Il était un autre grand protagoniste de la Guerre du Rif avec Ben Abdelkrim al-Khattabi. Né à Tétouan (Maroc) vers 1870. Connu comme le « Sultan des Montagnes » pendant la première partie de sa vie, il était un criminel, un pirate et un hors-la-loi. Chef des tribus du Jebala, une région du nord qui s’étend de Tanger au Rif (est), il a combattu l’administration coloniale espagnole. Sa révolte sanglante prend fin en 1913 lorsque ses hommes sont vaincus par le colonel espagnol Manuel Fernández Silvestre, qui dirigeait également les troupes espagnoles vaincues lors de la catastrophe d’Anoual. Suite à sa fréquente capacité d’adaptation, il se soumit à l’autorité espagnole et fut même un chef de groupe espagnol lors de la guerre du Rif dans les années 1920. Il fut vaincu et capturé par les partisans de Ben Abdelkrim al-Khattabi. Il est mort en 1925 en détention chez les Rifains de l’émir.

Africanismo

La nouvelle entreprise coloniale de l’Espagne au Maroc n’était pas tant le résultat de la pression de la classe des officiers pour un nouveau rôle pour l’armée, que du lobby néocolonial à la recherche d’un environnement stable pour ses investissements, comme conséquence de l’insécurité des élites gouvernantes dans une nouvelle ère d’expansion impérialiste. Parce que sa dépendance à l’égard des relations dynastiques et religieuses avait échoué de manière désastreuse en 1898, le gouvernement espagnol a cherché à s’engager dans le système instable des relations internationales.

Le besoin de la Grande-Bretagne d’un Etat tampon entre Gibraltar et l’expansionnisme français en Afrique du Nord-Ouest a permis à l’Espagne d’assumer un nouveau rôle colonial au Maroc dans le cadre de l’intervention européenne pour garantir la stabilité de l’Empire chérifien marocain au profit des investissements capitalistes. Le résultat a été que l’Espagne a joué un rôle dans l’Afrique du Nord pour lequel elle n’avait ni l’expérience coloniale, ni les ressources ni le soutien de la population. L’occasion était perdue pour restructurer une armée inefficace et pauvre en matériel et ressources. Dans le cours des guerres intermittentes avec les tribus du nord du Maroc entre 1909 et 1927, une nouvelle culture militaire appelée l’africanisme (Africanismo)s’est forgée parmi une élite d’officiers coloniaux quidevait former les bases de l’insurrection militaire dans lesannées 1920 et 1930. [i]

Quatre cultures militaires sont esquissées comme caractéristiques de l’Armée d’Afrique : africaniste, juntero, péninsulaire et politique. Bien qu’elles coexistent parfaitement bien, chacune a connu une période d’hégémonie au sein de l’armée en raison de l’action de l’armée au Maroc dans le sens de la stratégie des gouvernements espagnols au sujet du problème marocain. Il est difficile d’identifier des cultures militaires bien définies dans la période antérieure à la colonisation espagnole et son expansion au Maroc entre 1909 et 1912. Plutôt, il y avait des tendances représentées par des individus. Une division plus claire des cultures a émergé pendant la Première Guerre mondiale lorsque le modèle militaire allemand a commencé à influencer les perceptions de nombreux officiers coloniaux professionnels. Les campagnes expansionnistes de 1919-1921 et la catastrophe militaire d’Anoual en 1921 ont ensuite consolidé des cultures distinctes et concurrentes au sein de l’armée.

────────────────────

Consignes:
1. Réponds à ces questions sur l'extrait :
(a) En quelle année la révolte du chef des tribus du Jebala prend-elle fin ?
(b) Entre quelles années se déroulent les guerres intermittentes avec les tribus du nord du Maroc ?
(c) Combien de cultures militaires sont esquissées comme caractéristiques de l'Armée d'Afrique, et lesquelles ?
2. Recopie le passage de l'extrait qui va de « La nouvelle entreprise » à « des relations internationales. ».
Pour répondre, sers-toi seulement de l'extrait.

────────────────────

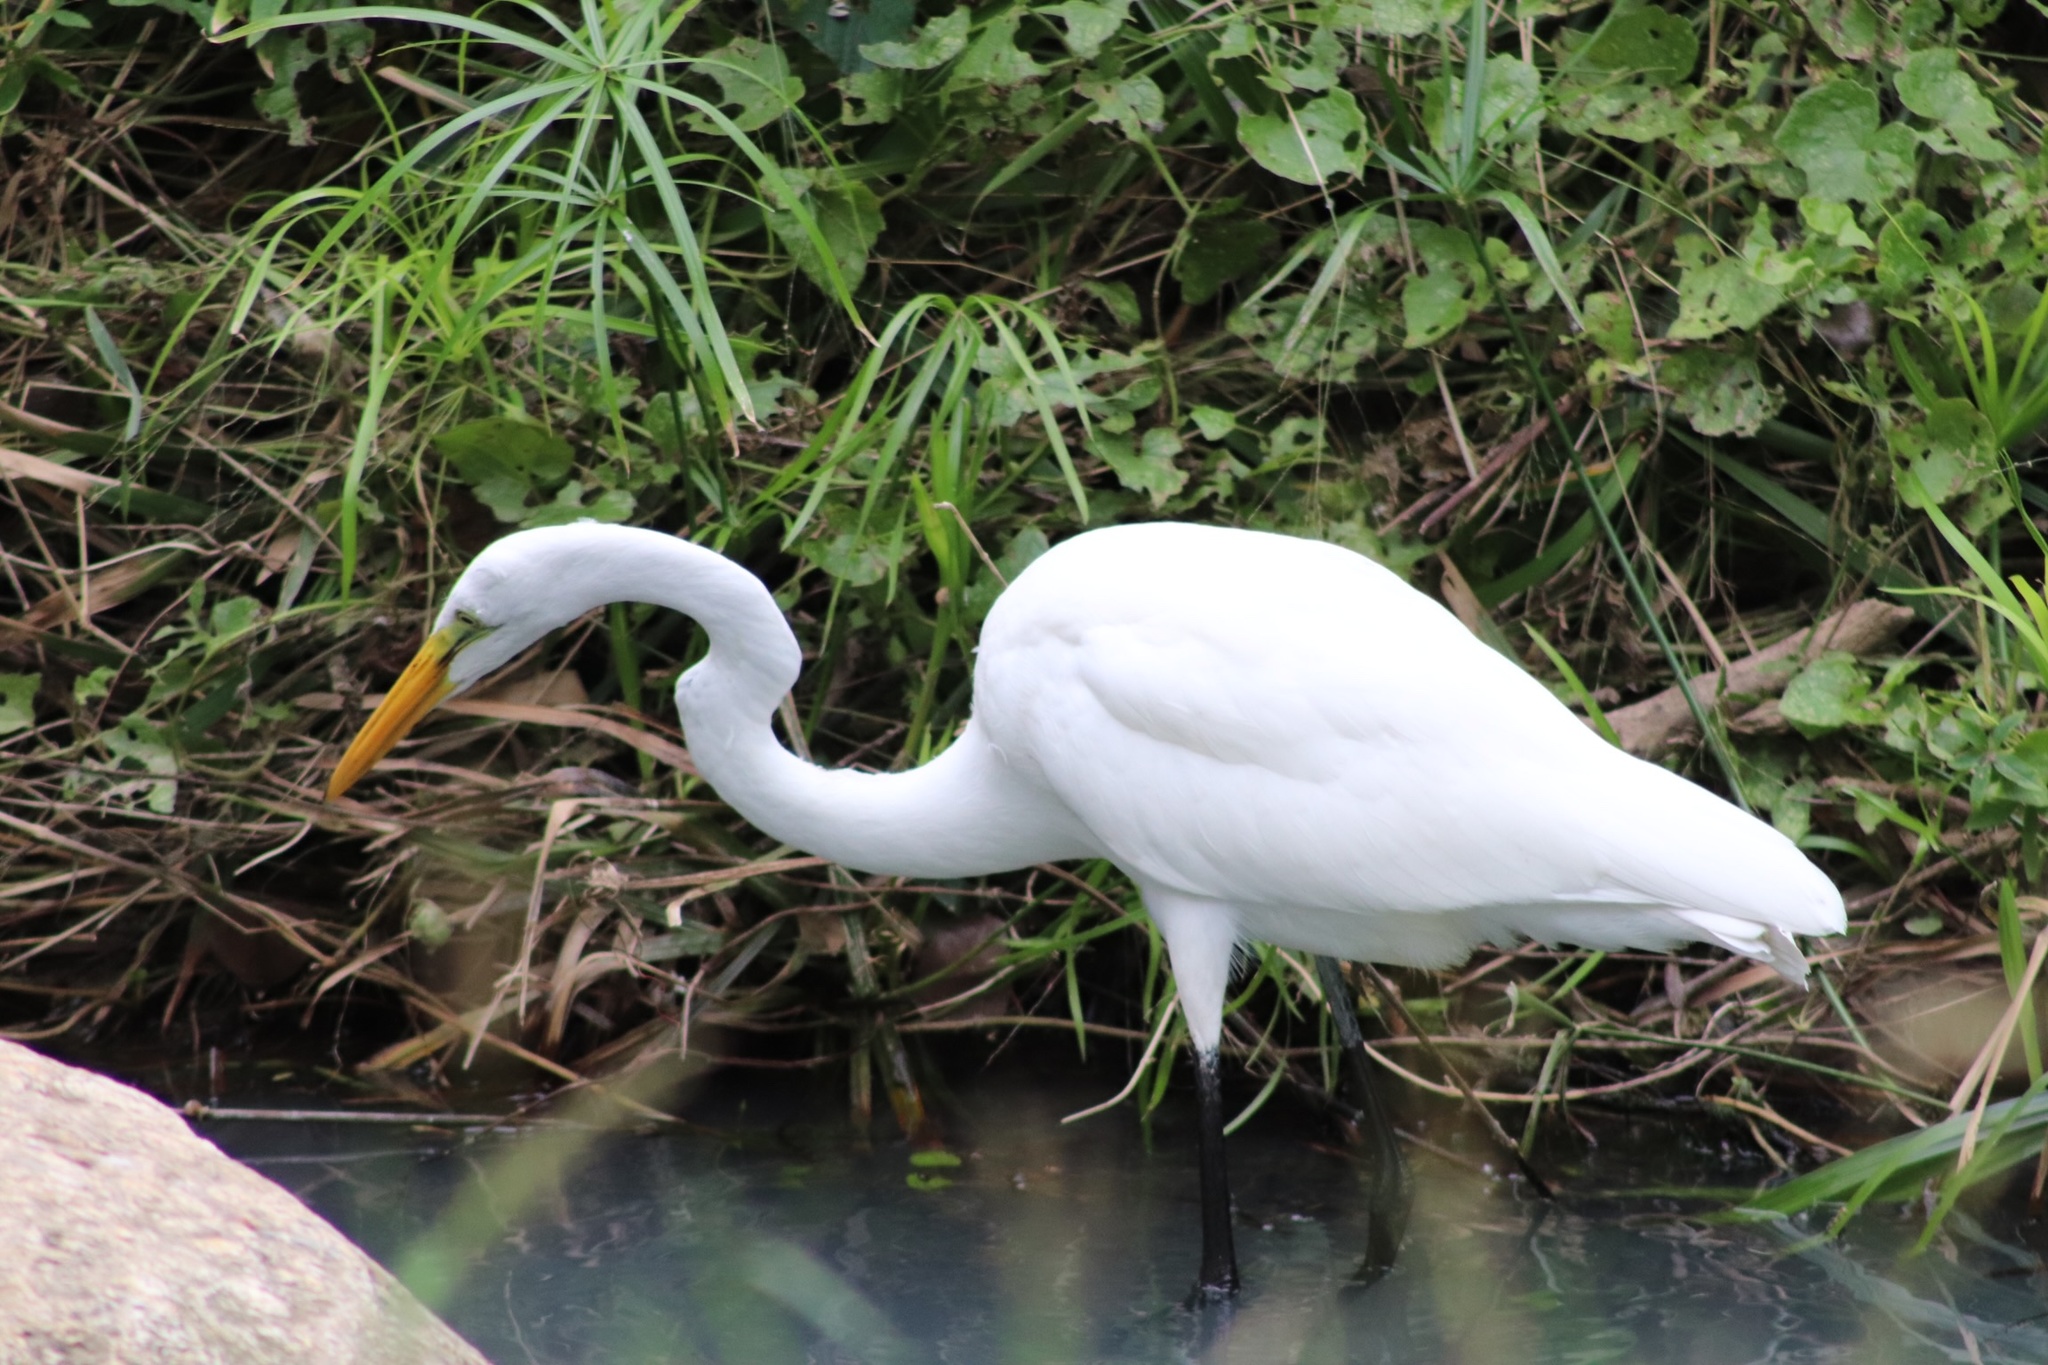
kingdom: Animalia
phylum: Chordata
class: Aves
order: Pelecaniformes
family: Ardeidae
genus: Ardea
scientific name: Ardea alba
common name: Great egret
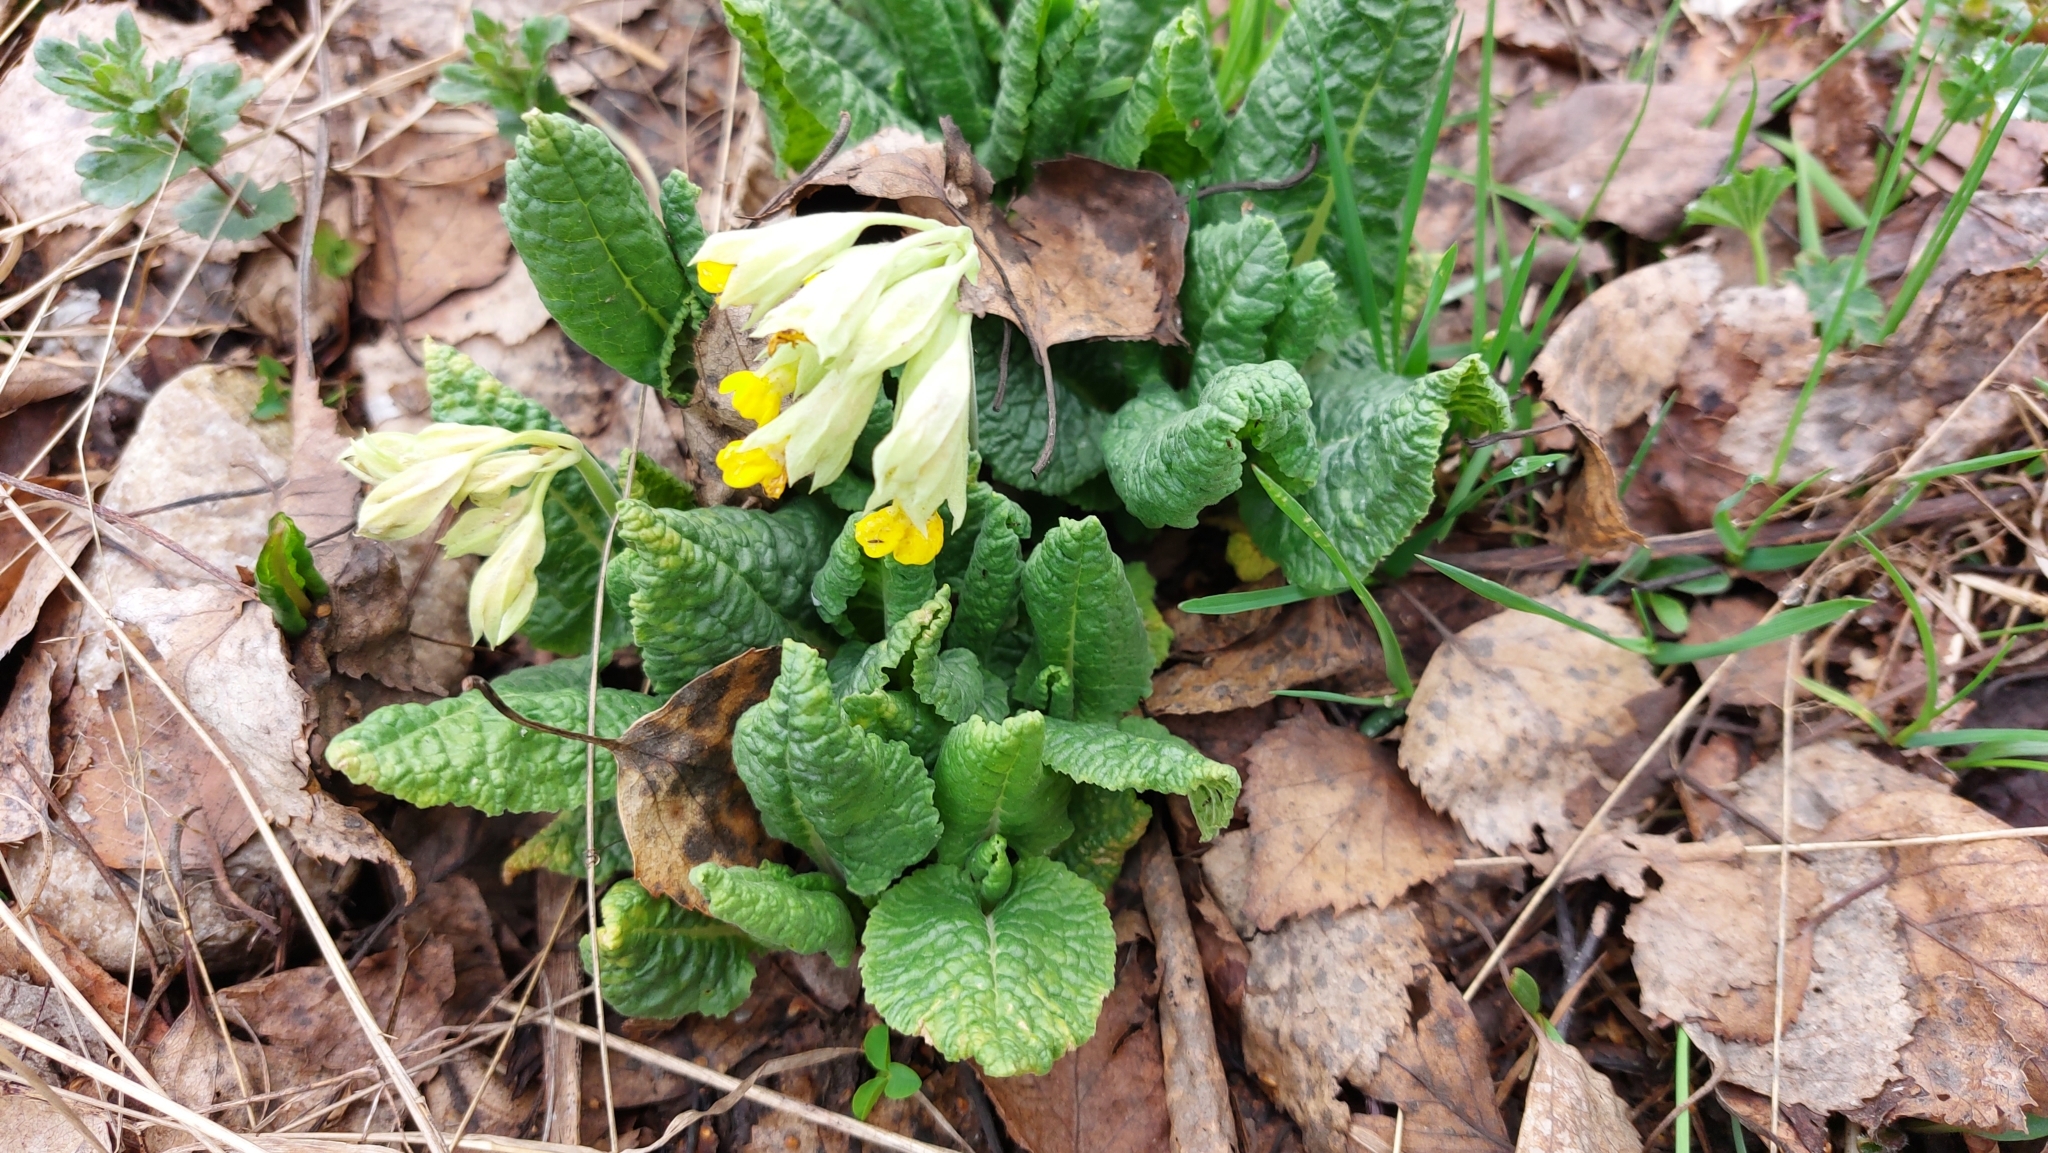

────────────────────

Réponses:
1.
(a) En 1913.
(b) Entre 1909 et 1927.
(c) Quatre : africaniste, juntero, péninsulaire et politique.

2.
La nouvelle entreprise coloniale de l’Espagne au Maroc n’était pas tant le résultat de la pression de la classe des officiers pour un nouveau rôle pour l’armée, que du lobby néocolonial à la recherche d’un environnement stable pour ses investissements, comme conséquence de l’insécurité des élites gouvernantes dans une nouvelle ère d’expansion impérialiste. Parce que sa dépendance à l’égard des relations dynastiques et religieuses avait échoué de manière désastreuse en 1898, le gouvernement espagnol a cherché à s’engager dans le système instable des relations internationales.